◆ Dataset entries
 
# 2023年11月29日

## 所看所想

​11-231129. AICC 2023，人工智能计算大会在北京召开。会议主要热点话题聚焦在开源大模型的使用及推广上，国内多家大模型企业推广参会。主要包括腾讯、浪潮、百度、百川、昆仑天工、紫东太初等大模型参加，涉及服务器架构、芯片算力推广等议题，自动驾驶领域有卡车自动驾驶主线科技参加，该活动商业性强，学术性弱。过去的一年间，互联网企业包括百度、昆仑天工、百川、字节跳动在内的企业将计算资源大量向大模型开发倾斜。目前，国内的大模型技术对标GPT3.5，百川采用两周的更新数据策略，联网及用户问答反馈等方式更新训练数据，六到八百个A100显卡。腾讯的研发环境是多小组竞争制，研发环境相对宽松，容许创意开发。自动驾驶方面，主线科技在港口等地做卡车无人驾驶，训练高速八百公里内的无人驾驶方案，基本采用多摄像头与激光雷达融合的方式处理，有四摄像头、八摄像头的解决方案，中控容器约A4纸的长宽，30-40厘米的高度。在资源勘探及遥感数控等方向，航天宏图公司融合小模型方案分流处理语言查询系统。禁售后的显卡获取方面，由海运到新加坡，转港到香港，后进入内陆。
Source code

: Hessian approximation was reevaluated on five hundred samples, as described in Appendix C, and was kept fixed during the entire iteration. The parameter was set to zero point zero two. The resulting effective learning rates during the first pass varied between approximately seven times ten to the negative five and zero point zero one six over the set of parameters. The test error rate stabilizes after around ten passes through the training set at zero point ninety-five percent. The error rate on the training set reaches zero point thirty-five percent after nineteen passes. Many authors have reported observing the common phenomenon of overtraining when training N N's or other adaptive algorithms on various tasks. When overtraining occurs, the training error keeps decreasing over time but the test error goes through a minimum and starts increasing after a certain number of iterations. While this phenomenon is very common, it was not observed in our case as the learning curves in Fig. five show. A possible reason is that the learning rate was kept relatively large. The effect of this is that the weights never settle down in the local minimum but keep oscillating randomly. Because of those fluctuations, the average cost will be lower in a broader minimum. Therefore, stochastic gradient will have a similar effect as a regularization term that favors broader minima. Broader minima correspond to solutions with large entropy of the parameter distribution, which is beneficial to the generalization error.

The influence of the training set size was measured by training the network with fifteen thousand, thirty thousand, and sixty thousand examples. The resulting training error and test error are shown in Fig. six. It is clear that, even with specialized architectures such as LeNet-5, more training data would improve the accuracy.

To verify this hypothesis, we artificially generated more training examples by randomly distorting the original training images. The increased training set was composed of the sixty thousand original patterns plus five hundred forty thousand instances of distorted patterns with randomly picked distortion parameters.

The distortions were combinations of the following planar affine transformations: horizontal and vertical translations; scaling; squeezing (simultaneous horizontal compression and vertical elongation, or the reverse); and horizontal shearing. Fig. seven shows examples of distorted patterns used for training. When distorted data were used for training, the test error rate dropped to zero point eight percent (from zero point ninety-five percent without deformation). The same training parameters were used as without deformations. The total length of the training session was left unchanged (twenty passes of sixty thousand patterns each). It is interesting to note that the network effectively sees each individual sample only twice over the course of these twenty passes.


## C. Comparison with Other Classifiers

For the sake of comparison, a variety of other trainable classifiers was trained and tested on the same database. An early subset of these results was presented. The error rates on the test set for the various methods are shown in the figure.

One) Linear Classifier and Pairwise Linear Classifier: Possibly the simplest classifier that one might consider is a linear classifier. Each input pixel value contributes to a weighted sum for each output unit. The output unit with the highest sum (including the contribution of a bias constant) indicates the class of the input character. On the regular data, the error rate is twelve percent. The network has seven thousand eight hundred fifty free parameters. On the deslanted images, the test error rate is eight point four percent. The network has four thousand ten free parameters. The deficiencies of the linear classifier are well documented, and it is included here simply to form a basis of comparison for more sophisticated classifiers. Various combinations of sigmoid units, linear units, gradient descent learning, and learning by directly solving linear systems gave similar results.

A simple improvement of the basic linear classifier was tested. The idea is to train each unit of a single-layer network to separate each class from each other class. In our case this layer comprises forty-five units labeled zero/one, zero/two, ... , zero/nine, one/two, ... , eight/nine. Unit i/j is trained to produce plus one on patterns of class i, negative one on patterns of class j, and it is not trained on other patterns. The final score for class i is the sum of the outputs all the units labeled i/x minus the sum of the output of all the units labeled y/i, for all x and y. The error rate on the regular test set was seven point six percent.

* * *

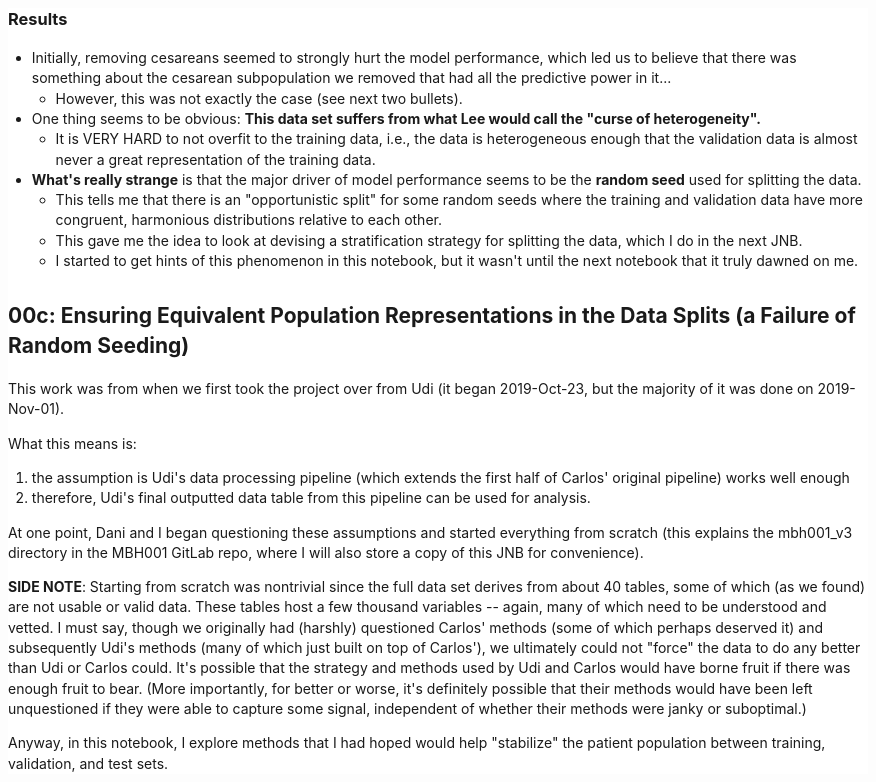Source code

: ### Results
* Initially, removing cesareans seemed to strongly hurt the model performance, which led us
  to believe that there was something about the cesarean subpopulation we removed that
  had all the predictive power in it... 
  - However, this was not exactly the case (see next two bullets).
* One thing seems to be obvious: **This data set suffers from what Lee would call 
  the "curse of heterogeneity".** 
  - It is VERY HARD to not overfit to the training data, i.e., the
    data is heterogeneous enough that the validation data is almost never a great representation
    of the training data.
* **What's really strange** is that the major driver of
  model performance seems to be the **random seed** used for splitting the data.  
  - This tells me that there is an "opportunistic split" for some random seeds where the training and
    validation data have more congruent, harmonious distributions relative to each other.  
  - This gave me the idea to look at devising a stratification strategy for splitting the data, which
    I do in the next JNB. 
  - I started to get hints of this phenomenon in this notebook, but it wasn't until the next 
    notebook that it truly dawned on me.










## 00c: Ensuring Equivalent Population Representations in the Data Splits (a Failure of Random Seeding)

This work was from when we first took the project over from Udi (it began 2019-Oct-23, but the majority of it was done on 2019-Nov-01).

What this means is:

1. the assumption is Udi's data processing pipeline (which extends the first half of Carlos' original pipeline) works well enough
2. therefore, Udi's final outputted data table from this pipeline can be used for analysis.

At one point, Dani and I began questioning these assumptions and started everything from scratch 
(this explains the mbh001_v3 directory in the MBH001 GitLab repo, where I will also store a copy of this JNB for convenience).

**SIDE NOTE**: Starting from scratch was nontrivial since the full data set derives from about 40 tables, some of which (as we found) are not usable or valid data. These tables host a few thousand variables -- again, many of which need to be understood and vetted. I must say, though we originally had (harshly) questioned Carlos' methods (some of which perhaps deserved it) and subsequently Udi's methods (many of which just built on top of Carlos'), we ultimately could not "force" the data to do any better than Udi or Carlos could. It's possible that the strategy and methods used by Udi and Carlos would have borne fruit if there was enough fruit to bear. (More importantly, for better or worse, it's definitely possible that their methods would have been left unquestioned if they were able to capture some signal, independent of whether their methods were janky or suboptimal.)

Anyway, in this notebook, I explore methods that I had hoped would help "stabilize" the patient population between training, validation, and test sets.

◆ What to work on
Above are the records; print exactly the lines from the line with "## 00c: Ensuring" to the line with "1. the assumption", including both, and nothing else.

◆ Result of the exercise
## 00c: Ensuring Equivalent Population Representations in the Data Splits (a Failure of Random Seeding)

This work was from when we first took the project over from Udi (it began 2019-Oct-23, but the majority of it was done on 2019-Nov-01).

What this means is:

1. the assumption is Udi's data processing pipeline (which extends the first half of Carlos' original pipeline) works well enough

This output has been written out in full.